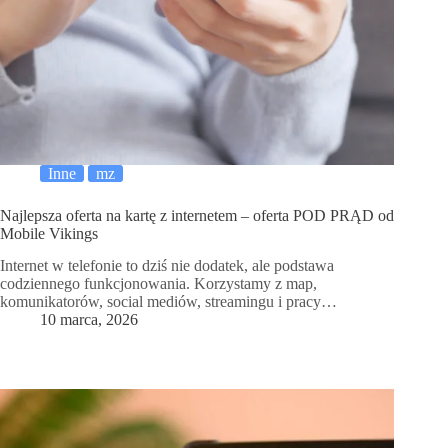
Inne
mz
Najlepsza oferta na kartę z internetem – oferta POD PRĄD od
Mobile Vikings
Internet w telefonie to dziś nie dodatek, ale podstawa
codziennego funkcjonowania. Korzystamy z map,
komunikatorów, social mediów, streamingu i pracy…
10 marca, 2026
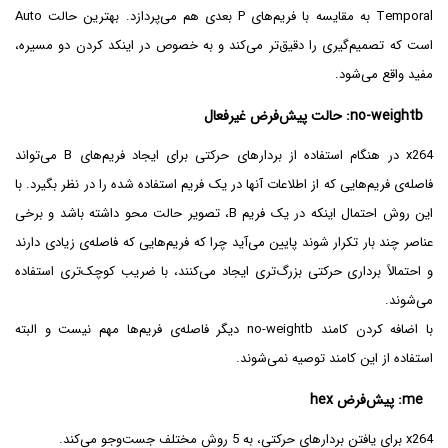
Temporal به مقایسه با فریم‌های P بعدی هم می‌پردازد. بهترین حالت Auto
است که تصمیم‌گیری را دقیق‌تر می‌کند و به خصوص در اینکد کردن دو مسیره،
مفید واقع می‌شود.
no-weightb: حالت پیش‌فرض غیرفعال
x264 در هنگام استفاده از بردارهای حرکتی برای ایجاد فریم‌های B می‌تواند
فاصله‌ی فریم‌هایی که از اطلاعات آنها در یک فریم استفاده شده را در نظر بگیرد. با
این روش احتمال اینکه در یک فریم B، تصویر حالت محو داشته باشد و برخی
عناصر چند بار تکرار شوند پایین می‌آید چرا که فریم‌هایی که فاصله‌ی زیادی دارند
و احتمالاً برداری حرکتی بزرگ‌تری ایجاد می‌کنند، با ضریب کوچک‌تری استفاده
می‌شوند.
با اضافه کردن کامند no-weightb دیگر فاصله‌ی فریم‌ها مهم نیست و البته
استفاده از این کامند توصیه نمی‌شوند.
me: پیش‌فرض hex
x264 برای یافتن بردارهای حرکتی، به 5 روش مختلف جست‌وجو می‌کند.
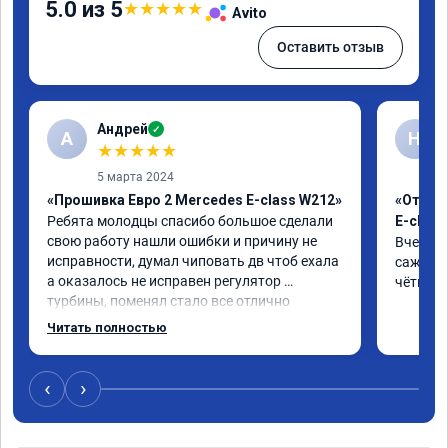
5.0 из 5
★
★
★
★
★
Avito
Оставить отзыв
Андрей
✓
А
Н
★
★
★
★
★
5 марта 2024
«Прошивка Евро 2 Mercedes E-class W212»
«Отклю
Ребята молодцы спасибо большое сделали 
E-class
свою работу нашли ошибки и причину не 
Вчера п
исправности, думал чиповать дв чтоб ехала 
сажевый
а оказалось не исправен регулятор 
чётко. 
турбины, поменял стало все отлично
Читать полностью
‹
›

+++++

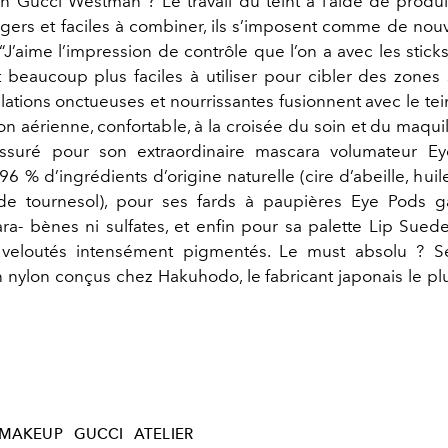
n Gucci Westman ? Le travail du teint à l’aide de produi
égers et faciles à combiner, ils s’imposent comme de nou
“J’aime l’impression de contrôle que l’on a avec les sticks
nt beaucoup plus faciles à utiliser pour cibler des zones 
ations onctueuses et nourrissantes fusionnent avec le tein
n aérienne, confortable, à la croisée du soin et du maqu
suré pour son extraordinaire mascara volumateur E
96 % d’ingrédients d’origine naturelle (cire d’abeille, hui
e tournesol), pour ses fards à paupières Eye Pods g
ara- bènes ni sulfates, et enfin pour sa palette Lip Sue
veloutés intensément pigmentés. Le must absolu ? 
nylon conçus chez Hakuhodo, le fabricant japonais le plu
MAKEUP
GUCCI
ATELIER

+++++

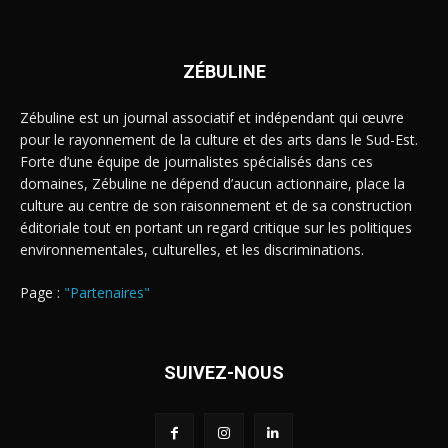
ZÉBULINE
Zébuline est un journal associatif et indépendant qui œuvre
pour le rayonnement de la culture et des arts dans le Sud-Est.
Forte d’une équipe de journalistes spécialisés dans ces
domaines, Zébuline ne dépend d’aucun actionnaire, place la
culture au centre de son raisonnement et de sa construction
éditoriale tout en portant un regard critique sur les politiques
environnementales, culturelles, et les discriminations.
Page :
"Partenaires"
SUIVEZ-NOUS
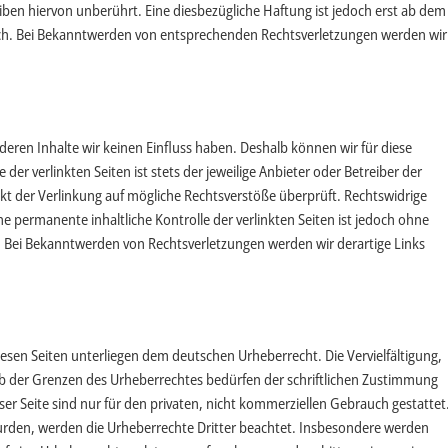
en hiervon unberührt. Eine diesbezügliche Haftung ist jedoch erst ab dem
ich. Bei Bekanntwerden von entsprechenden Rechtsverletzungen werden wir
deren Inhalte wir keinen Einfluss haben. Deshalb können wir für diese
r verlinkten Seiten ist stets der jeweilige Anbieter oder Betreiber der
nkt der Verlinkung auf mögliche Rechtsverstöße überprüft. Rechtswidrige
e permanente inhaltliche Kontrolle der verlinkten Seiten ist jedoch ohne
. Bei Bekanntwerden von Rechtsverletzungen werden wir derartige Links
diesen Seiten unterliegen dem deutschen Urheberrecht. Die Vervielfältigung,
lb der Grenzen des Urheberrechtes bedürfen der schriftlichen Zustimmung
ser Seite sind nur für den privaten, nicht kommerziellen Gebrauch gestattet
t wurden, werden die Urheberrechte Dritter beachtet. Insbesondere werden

+++++

ACTION ITEM: Identify each line in the records that contains the word "verlinkten" with the same capitalization, and copy those lines out in full.

SOLUTION TO THIS PROBLEM:
r verlinkten Seiten ist stets der jeweilige Anbieter oder Betreiber der
e permanente inhaltliche Kontrolle der verlinkten Seiten ist jedoch ohne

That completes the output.